Text section -
--

403. What does the "Database" button do and how is it used?

If you are generating a javascript-based search engine, the data has to be reformatted slightly in order to accommodate the javascript syntax.  Also, in order to do a sounds-like search, soundex codes must be inserted into the database.  If you are not using a javascript search engine and you do not intend to do any sounds-like searches, you can skip this step.

You can reformat the data for javascript and/or add the soundex codes to the database as follows:

Press the "Database" button

A page will appear with a box into which you can insert your database.  Copy-and-paste your database into this box.

Click on the button that says "Process".

A new database will appear in the bottom box.  This database has all the fields that were in the original database, as well as additional fields that contain the soundex codes.

Copy and paste this resulting database into a file.  (Note that on the Netscape 4.x browser, you cannot use ctrl-a to select this data for copying.  Instead you must right-click the mouse and then do a "select all".)

Name the database xxx.txt where xxx is the name you selected for your database.  However if you are generating a javascript search engine and not using indexing, you must name this database xxx.js; if you are generating a javascript search engine and are using indexing, you must name this database xxx.html (see question 404 for details).

Upload the xxx.txt or xxx.js or xxx.html file to the server. Place the file in the same directory as the search engine.  If you have selected js (but not js-2) as your search-engine language, then the search engine is embedded in the search form and you need to place the xxx.js file in the same directory as the search form.

If the number of records in your database is large, it might not be practical to perform the copy-and-paste operations described above.  See question 410 for what to do in that case.

If you are using phonetic matching (see question 207 for a description of phonetic matching) on any of your fields, you cannot use the copy-and-paste method described here and must use the method described in question 410.
 

404. What is indexing and how do I use it?

Indexing is a means of speeding up the searches by looking under a specific letter rather than the whole alphabet.  For example, if the lastname of the person being searched for starts with R, it would be quicker to search only through the R's rather than search through the entire database.

If you are not using an SQL search engine then:

Only one field can be selected for indexing.  You make this selection by checking off the "Use indexing on this field" box under the field's properties (see question 103).  You will also need to subdivide your data into 27 files -- one for each letter of the alphabet and one catch-all for any values that do not start with a letter.  You can still use the "Database" button for creating your database (see question 403), but you will have to create each of the 27 files separately.

If you do a search and do not specify at least the first letter of item in the field being indexed, the search engine will not know which of the 27 files to look in.  For this reason, it is required that the first letter of an index field be specified.

If you are using a Perl or PHP search engine, name your database files xxx_a.txt, xxx_b.txt, etc. where xxx is the name you assigned to your database.  Name the catch-all file xxx_0.txt (that's the digit zero).

If you are using a js-2 search engine, name your files xxx_a.html, xxx_b.html, etc., and name the catch-all file xxx_0.html (that's the digit zero).  Note that this differs from the non-indexed case in which the database file had a .js suffix instead.

You cannot use indexing if you are using a js (as opposed to js-2) search engine.

If you are using an SQL search engine (see question 411 for more details on SQL) then:
All aspects of indexing are handled automatically by SQL.  You do not need to subdivide your data into separate files as was described above for the non-SQL case.

--

Input data -
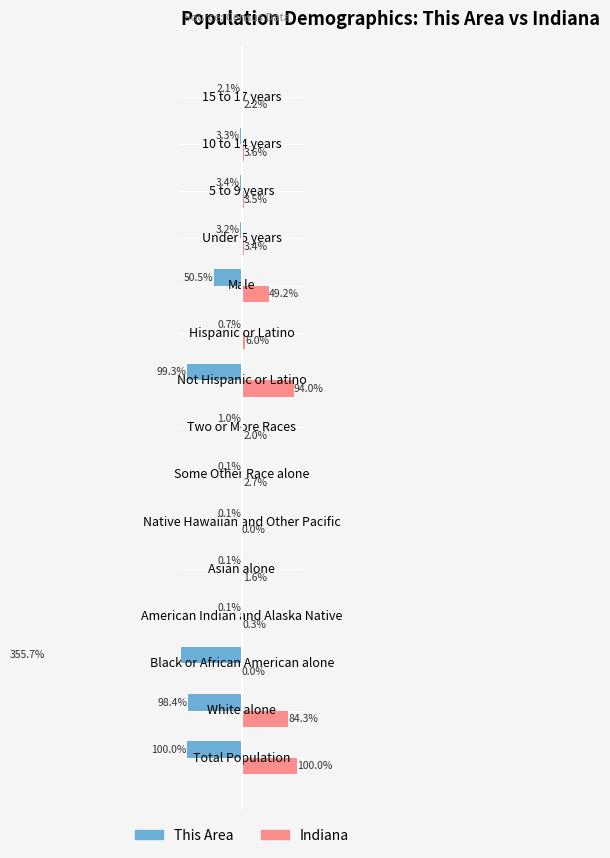

Reading right to left, list all the values displayed in this chart.

This Area: -2.1	-3.3	-3.4	-3.2	-50.5	-0.7	-99.3	-1.0	-0.1	-0.1	-0.1	-0.1	-355.7	-98.4	-100.0
Indiana: 2.2	3.6	3.5	3.4	49.2	6.0	94.0	2.0	2.7	0.0	1.6	0.3	0.0	84.3	100.0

--

Problem requirements -
Write out the stretch of the search-engine FAQ from "If you are generating a javascript-based" through "into this box.", word for word. You can leave the listing aside.

Result -
If you are generating a javascript-based search engine, the data has to be reformatted slightly in order to accommodate the javascript syntax.  Also, in order to do a sounds-like search, soundex codes must be inserted into the database.  If you are not using a javascript search engine and you do not intend to do any sounds-like searches, you can skip this step.

You can reformat the data for javascript and/or add the soundex codes to the database as follows:

Press the "Database" button

A page will appear with a box into which you can insert your database.  Copy-and-paste your database into this box.